TEXT TO READ:
Skip to content

anatula/otel-playground

Repository files navigation

Notes from LSF148

In 2010, Google developed Dapper, which popularized the concept of distributed tracing.

 What is OpenTelemetry?

OTel is an open source project designed to provide standardized tools and APIs for generating, collecting, and exporting telemetry data such as traces, metrics, and logs.

OpenTelemetry is organized into signals, each developed as a standalone component (but there are ways to connect them). Signals are defined inside a language-agnostic spec.

Spec

The spec consists of three parts:

  • definitions of terms that establish a common vocabulary
  • API specification (Tracing API, Metrics API, and OpenTelemetry Logging): defines the interfaces and constants outlined in the specification, used by application and library developers for vendor-agnostic instrumentation (refers to a no-op implementation by default)
  • SDK specification (see Tracing SDK, Metrics SDK, Logs SDK): provider implements the OpenTelemetry API, it contains the actual logic to generate, process and emit telemetry. OpenTelemetry ships with official providers that serve as the reference implementation (commonly referred to as the SDK). It's is possible to write a custom one.

Besides signal architecture, the spec also covers

  • Semantic conventions for consistency in the naming and interpretation of common telemetry metadata, OpenTelemetry aims to reduce the need to normalize data coming from different sources. -
  • OpenTelemetry Protocol (OTLP) Emitting telemetry in OLTP means that instrumented applications and third-party services are compatible with countless observability solutions. OTLP offers three transport mechanisms for transmitting telemetry data: HTTP/1.1, HTTP/2, and gRPC. OTLP data is often encoded using the Protocol Buffers (Protobuf) binary format, which is compact and efficient for network transmission and supports schema evolution, allowing for future changes to the data model without breaking compatibility. Data can also be encoded in the JSON file format.

WHAT TO PRODUCE:
Reproduce word for word the passage of the OpenTelemetry notes starting at "Notes from LSF148" and ending at "metrics, and logs.".

DATASET SECTION:

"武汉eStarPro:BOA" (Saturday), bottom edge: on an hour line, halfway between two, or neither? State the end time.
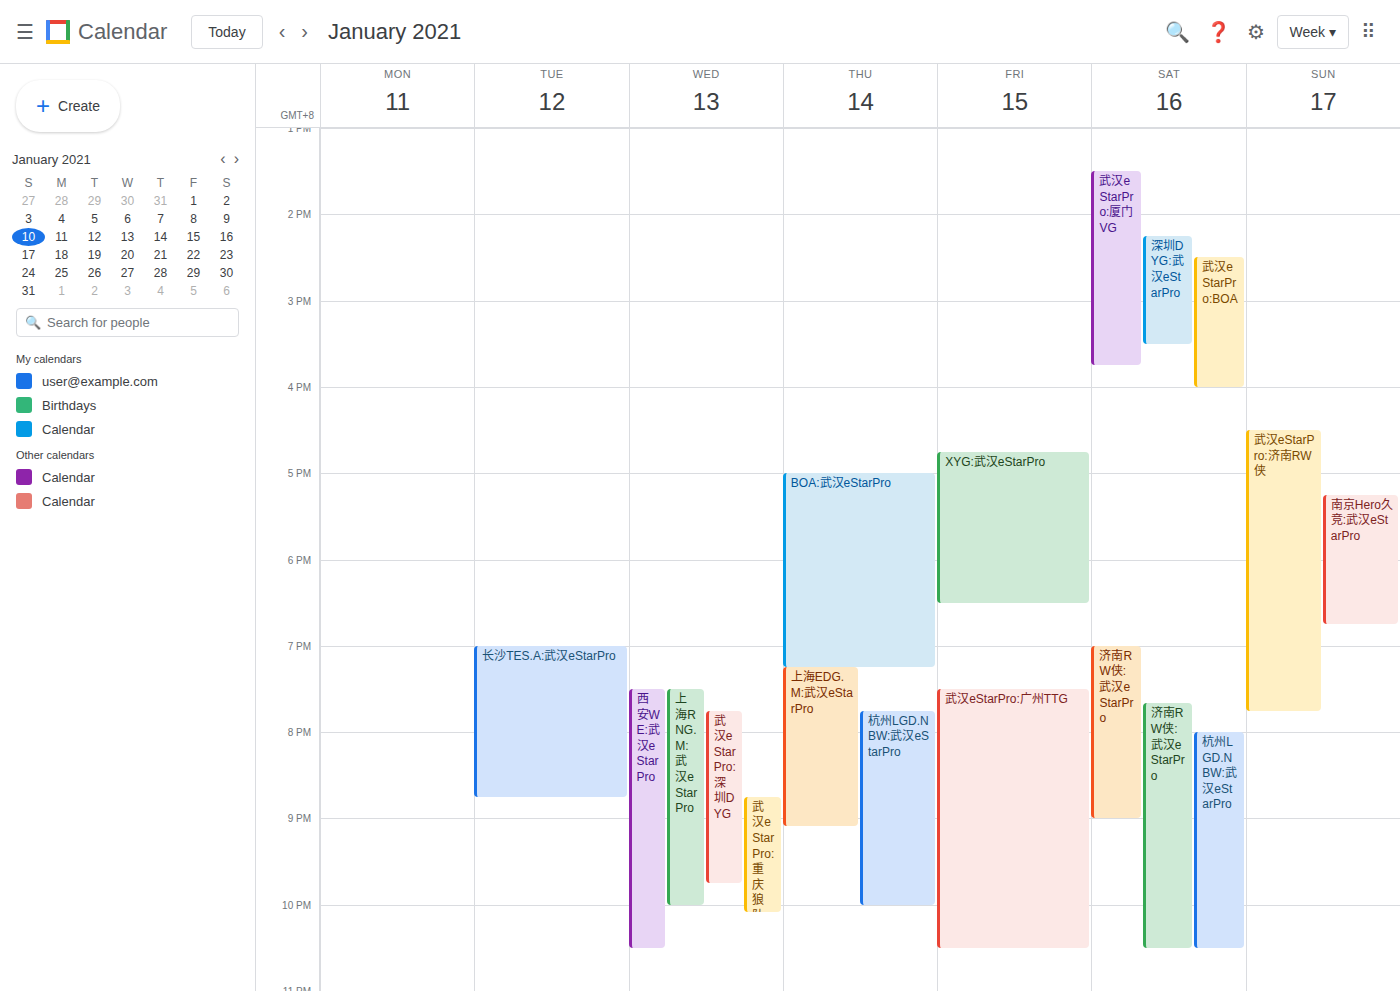
4:00 PM -- exactly on the 4 PM line.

COMPLETE ANSWER:
Notes from LSF148

In 2010, Google developed Dapper, which popularized the concept of distributed tracing.

 What is OpenTelemetry?

OTel is an open source project designed to provide standardized tools and APIs for generating, collecting, and exporting telemetry data such as traces, metrics, and logs.